8 August, 2019
In March 2019, the Ministry of Law conducted a public consultation on the draft Intellectual Property (Dispute Resolution) Bill (the "Bill"). The Bill proposes reforms to the IP dispute resolution system in Singapore, following a review of the existing system by a committee appointed by the Ministry of Law.
The Bill has now been tabled in Parliament, on 8 July 2019. The Bill will be read a second time in Parliament at the next available sitting.
The Bill introduces cost-saving features and simplified processes to streamline the IP dispute resolution process in Singapore. The new framework consolidates most civil IP disputes to be heard in the High Court at the first instance, clarifies that IP disputes can be arbitrated, and formalises procedures that allow third parties to challenge the validity of patents before and after they are granted.
Further details on the changes can be found in our March 2019 newsletter here.

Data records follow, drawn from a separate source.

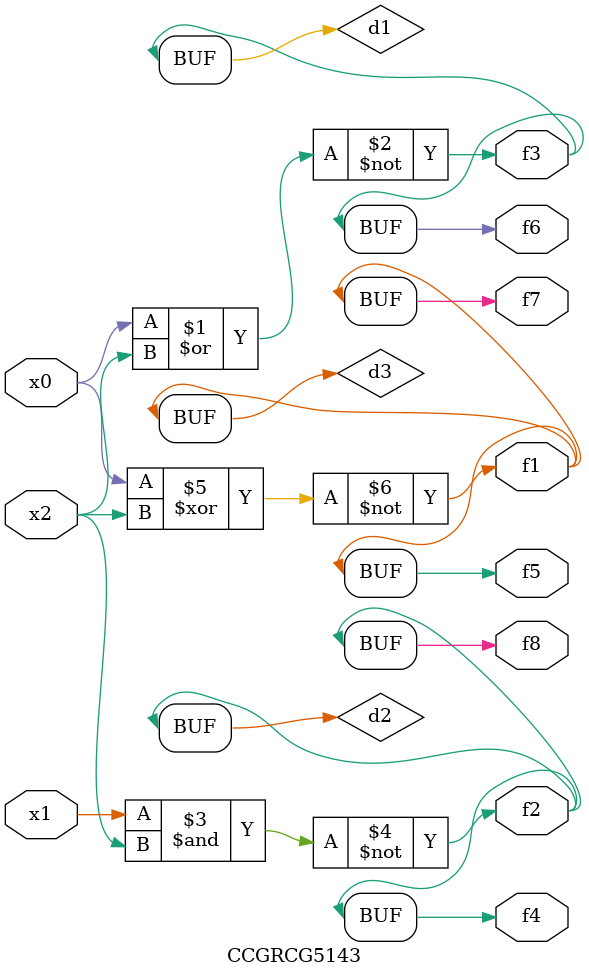
<source format=v>
module CCGRCG5143(
	input x0, x1, x2,
	output f1, f2, f3, f4, f5, f6, f7, f8
);

	wire d1, d2, d3;

	nor (d1, x0, x2);
	nand (d2, x1, x2);
	xnor (d3, x0, x2);
	assign f1 = d3;
	assign f2 = d2;
	assign f3 = d1;
	assign f4 = d2;
	assign f5 = d3;
	assign f6 = d1;
	assign f7 = d3;
	assign f8 = d2;
endmodule

</source>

What it means for you and your business.
The harmonisation of the dispute resolution process to commence in the High Court provides certainty for rights holders who wish to enforce their rights in Singapore and limits potential forum-shopping. For example, under the current Patents Act, declarations as to non-infringement may be made by the High Court or Intellectual Property Office of Singapore (IPOS), and the IPOS has jurisdiction to hear patent infringement disputes' agreement. The Bill proposes that all patent infringement proceedings and declarations of non-infringement should be initiated at the High Court.
Importantly, parties, especially individuals and small businesses, do not have to be unduly concerned that there may be a corresponding increase in time and costs if disputes are heard in the High Court instead of IPOS. The Ministry of Law has proposed introducing a "fast track" option for IP litigation, intended for lower value disputes or those where parties prefer an expedited process in the conduct of their case.
This is a welcome move in enhancing Singapore's status as an IP dispute resolution hub, and enhances access to justice for litigants who may otherwise find the time and costs of IP dispute resolution prohibitive.
Further, parties can now resolve IP disputes via arbitration. This puts to rest the oft-pondered issue on the arbitrability of IP disputes in Singapore. However, the resulting arbitral awards bind only parties to the dispute, and do not have an effect against third parties.
This proposal gives parties an additional option for dispute resolution and increases Singapore's attractiveness as an arbitration venue.
Instead of instinctively considering IP dispute resolution via the litigation process, rights holders can now confidently consider the most appropriate dispute resolution method relating to their IP. Arbitration may be a more appropriate avenue for dispute resolution if, for example, parties value confidentiality in the proceedings and arbitral award, and flexibility in the dispute resolution process.
Separately, parties who wish to challenge a patent application after it is published but before it is granted, now have access to a formal process to submit observations on the patentability of the invention in the patent application. This is akin to the trade mark opposition mechanism in Singapore.
In addition, third parties can now file a request for a patent to be re-examined post-grant, with appropriate safeguards put in place to balance against the rights of the patentee against frivolous and vexatious re-examination requests.